When the April 30 deadline had already passed, the legal policy spokesman for the SPD parliamentary group, Johannes Fechner, gave the coalition partner an ultimatum. By this Tuesday noon, the Union should ultimately explain whether it will stick to its stance or give in. An end to the suspension is "incomprehensible, because now many companies that have bravely fought their way through the crisis have to file for bankruptcy just because state aid has not yet been paid out," explained Fechner.

Thousands of jobs are at stake, said the comrade. Anyone who calls these companies zombies is acting "cynically". Fechner recalled the warning voices from business associations such as Dehoga and HDE that many of their members had not yet received government aid. With this, Fechner set a point against Altmaier and his corona funds, which the SPD saw too slowly. The suspension of the obligation to file for bankruptcy should be extended by two months.

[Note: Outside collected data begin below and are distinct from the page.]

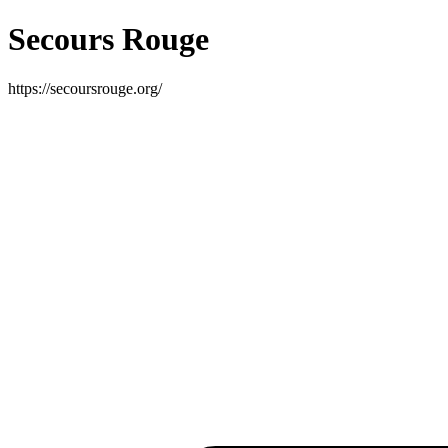
Secours Rouge
https://secoursrouge.org/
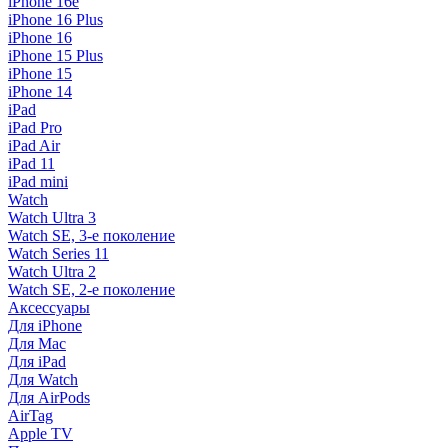
iPhone 16e
iPhone 16 Plus
iPhone 16
iPhone 15 Plus
iPhone 15
iPhone 14
iPad
iPad Pro
iPad Air
iPad 11
iPad mini
Watch
Watch Ultra 3
Watch SE, 3-е поколение
Watch Series 11
Watch Ultra 2
Watch SE, 2-е поколение
Аксессуары
Для iPhone
Для Mac
Для iPad
Для Watch
Для AirPods
AirTag
Apple TV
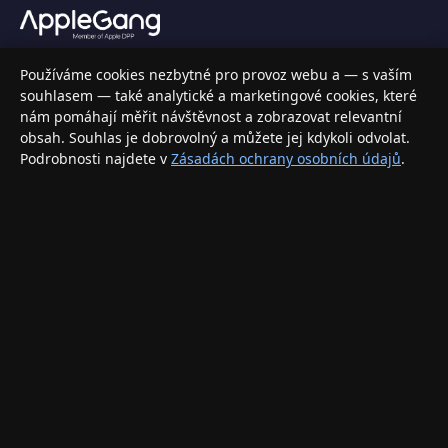
Váš specializovaný obchod s Apple produkty, příslušenstvím a
Používáme cookies nezbytné pro provoz webu a — s vaším
elektronikou. Nakupujte bezpečně a s jistotou.
souhlasem — také analytické a marketingové cookies, které
nám pomáhají měřit návštěvnost a zobrazovat relevantní
INFORMACE
obsah. Souhlas je dobrovolný a můžete jej kdykoli odvolat.
Podrobnosti najdete v
Zásadách ochrany osobních údajů
.
Doprava a doručení
Způsoby platby
Obchodní podmínky
Ochrana osobních údajů
Vrácení zboží a reklamace
KONTAKT
eshop@applegang.cz
Po–Pá: 9:00–18:00
Napište nám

But the Union let the ultimatum of the SPD pass. "We want to extend the suspension of the obligation to file for insolvency, but we are no longer counting on the approval of the Union," Fechner told SPIEGEL. On Tuesday the Union informed him that it wanted to examine the criteria according to which the group of companies concerned was determined. "This is a hypocritical diversionary maneuver, because it is precisely these criteria and the group of companies that we have regulated in lengthy consultations with the Union in precisely that bankruptcy suspension law that we now wanted to extend by two months," said Fechner.

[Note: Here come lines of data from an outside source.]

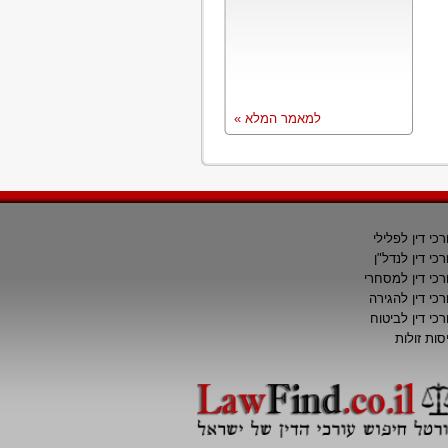
למאמר המלא »
רכי דין לפלילי
רכי דין לנדל"ן
רכי דין למסחרי
רכי דין להגירה
רכי דין לביטוח
סות זולות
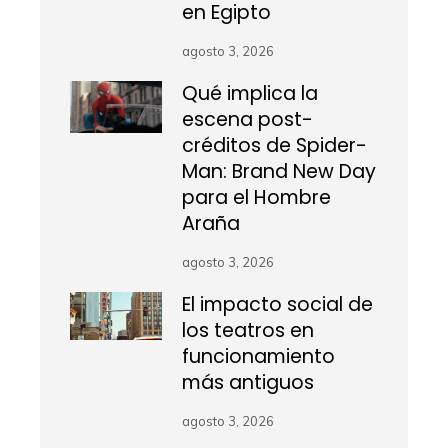
en Egipto
agosto 3, 2026
Qué implica la
escena post-
créditos de Spider-
Man: Brand New Day
para el Hombre
Araña
agosto 3, 2026
El impacto social de
los teatros en
funcionamiento
más antiguos
agosto 3, 2026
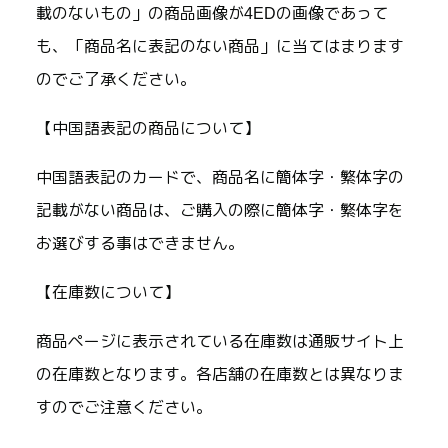
載のないもの」の商品画像が4EDの画像であって
も、「商品名に表記のない商品」に当てはまります
のでご了承ください。
【中国語表記の商品について】
中国語表記のカードで、商品名に簡体字・繁体字の
記載がない商品は、ご購入の際に簡体字・繁体字を
お選びする事はできません。
【在庫数について】
商品ページに表示されている在庫数は通販サイト上
の在庫数となります。各店舗の在庫数とは異なりま
すのでご注意ください。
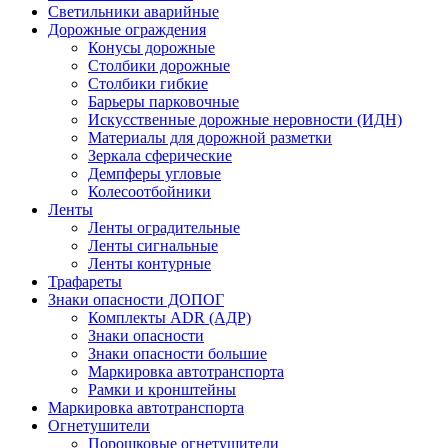
Светильники аварийные
Дорожные ограждения
Конусы дорожные
Столбики дорожные
Столбики гибкие
Барьеры парковочные
Искусственные дорожные неровности (ИДН)
Материалы для дорожной разметки
Зеркала сферические
Демпферы угловые
Колесоотбойники
Ленты
Ленты оградительные
Ленты сигнальные
Ленты контурные
Трафареты
Знаки опасности ДОПОГ
Комплекты ADR (АДР)
Знаки опасности
Знаки опасности большие
Маркировка автотранспорта
Рамки и кронштейны
Маркировка автотранспорта
Огнетушители
Порошковые огнетушители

The Union argues that the obligation to file for insolvency in the event of impending insolvency has been in effect for the vast majority of companies for months - and yet few insolvency applications are being filed.

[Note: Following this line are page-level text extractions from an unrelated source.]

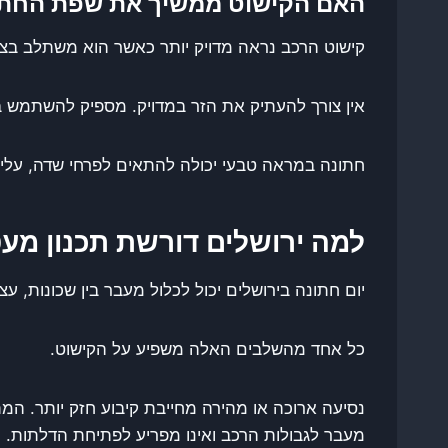
האם הקישוט ממשיך את שפת החתו
קישוט הרכב נראה מדויק יותר כאשר הוא משתלב בצבע
אין צורך להעתיק את הזר במדויק. מספיק להשתמש באחד
חתונה במראה טבעי יכולה להתאים לפרחי שדה, עלים ו
למה ירושלים דורשת תכנון מע
יום חתונה בירושלים יכול לכלול מעבר בין שכונות, ע
כל אחד מהשלבים האלה משפיע על הקישוט.
נסיעה ארוכה או מהירה מחייבת קיבוע חזק יותר. המ
מעבר לגבולות הרכב ואינו מפריע לפתיחת הדלתות.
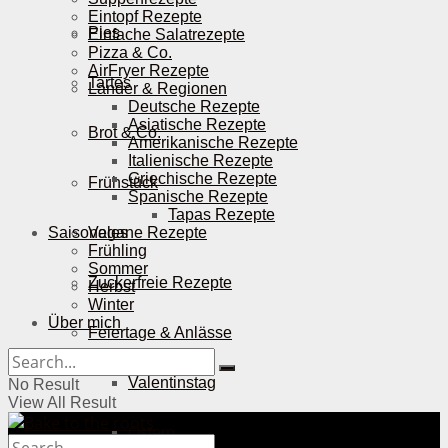
Eintopf Rezepte
Pies
Einfache Salatrezepte
Pizza & Co.
AirFryer Rezepte
Tartes
Länder & Regionen
Deutsche Rezepte
Asiatische Rezepte
Brot & Co.
Amerikanische Rezepte
Italienische Rezepte
Griechische Rezepte
Frühstück
Spanische Rezepte
Tapas Rezepte
Saisonales
Vegane Rezepte
Frühling
Sommer
Zuckerfreie Rezepte
Herbst
Winter
Über mich
Feiertage & Anlässe
Valentinstag
No Result
View All Result
Ostern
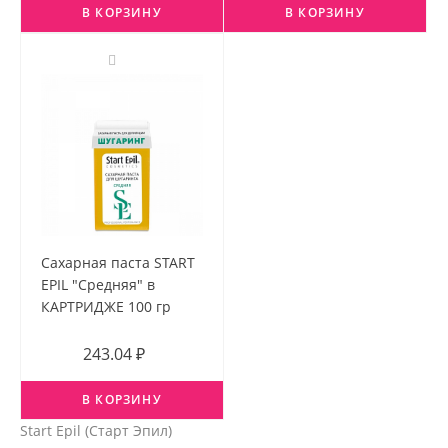
В КОРЗИНУ
В КОРЗИНУ
Сахарная паста START
EPIL "Средняя" в
КАРТРИДЖЕ 100 гр
243.04 ₽
В КОРЗИНУ
Start Epil (Старт Эпил)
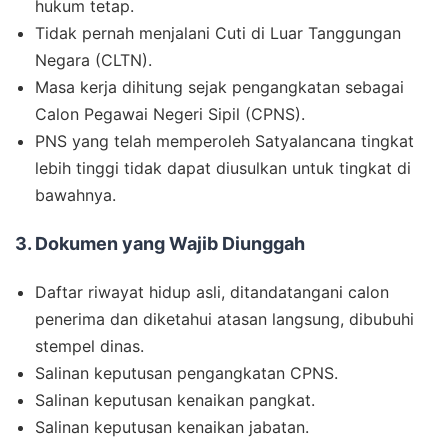
hukum tetap.
Tidak pernah menjalani Cuti di Luar Tanggungan
Negara (CLTN).
Masa kerja dihitung sejak pengangkatan sebagai
Calon Pegawai Negeri Sipil (CPNS).
PNS yang telah memperoleh Satyalancana tingkat
lebih tinggi tidak dapat diusulkan untuk tingkat di
bawahnya.
3. Dokumen yang Wajib Diunggah
Daftar riwayat hidup asli, ditandatangani calon
penerima dan diketahui atasan langsung, dibubuhi
stempel dinas.
Salinan keputusan pengangkatan CPNS.
Salinan keputusan kenaikan pangkat.
Salinan keputusan kenaikan jabatan.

In any case, it is only exposed to those who have not yet received state support.

"Banks often cancel loans, suppliers convert their conditions to prepayment."

Prof. Dr.

Lucas Flöther, insolvency administrator

Insolvency administrators like Detlef Specovius consider the chaos of the filing obligation to be homemade.

"In the meantime," says the specialist who, for example, was in charge of the restructuring of the fashion chain Esprit, "hardly any managing director can see whether he has to declare his impending bankruptcy or not."

"Storm in a glass of water"

Lucas Flöther, insolvency administrator and restructuring expert (»Air Berlin«, »Condor«, »Mäc Geiz«) holds the debate about a further suspension of the notification requirement for »a storm in a water glass«. It is a widespread myth that one has not yet had to file for bankruptcy. “The rules were armed again a long time ago. Now it's just about a small number of companies, «says Flöther. He thinks it makes perfect sense that companies that are waiting for state bridging aid continue to not have to file for bankruptcy. “The Ministry of Economic Affairs doesn't make things easy for such companies. Some companies have been waiting months for the payment due to sometimes massive delays, «says Flöther. The companies could first file for bankruptcy and then withdraw it.Such an application is in a certain way a "point of no return". "Banks then often cancel loans and suppliers convert their terms to prepayment," says Flöther.

The SPD is now pressing for an extension of this exception - although there are now hardly any companies that have not received any aid from the federal government, although they are entitled to them. For insolvency administrator Specovius, madness. Although he does not anticipate the large wave of bankruptcies feared by the Social Democrats, he does expect later upheavals.

This could occur if managing directors find in a few weeks that their company is not starting up again as it did before the pandemic - and the appointed insolvency administrator or restructuring expert then determines that they should have reported their own imminent bankruptcy months ago. Simply because the exception rule did not apply. “In this case, the managing director made the delay in bankruptcy a criminal offense. Whether or not he understood the complicated rules, «says Specovius. Tax advisors could also be jointly responsible in such cases. In this case, ignorance would not protect against punishment.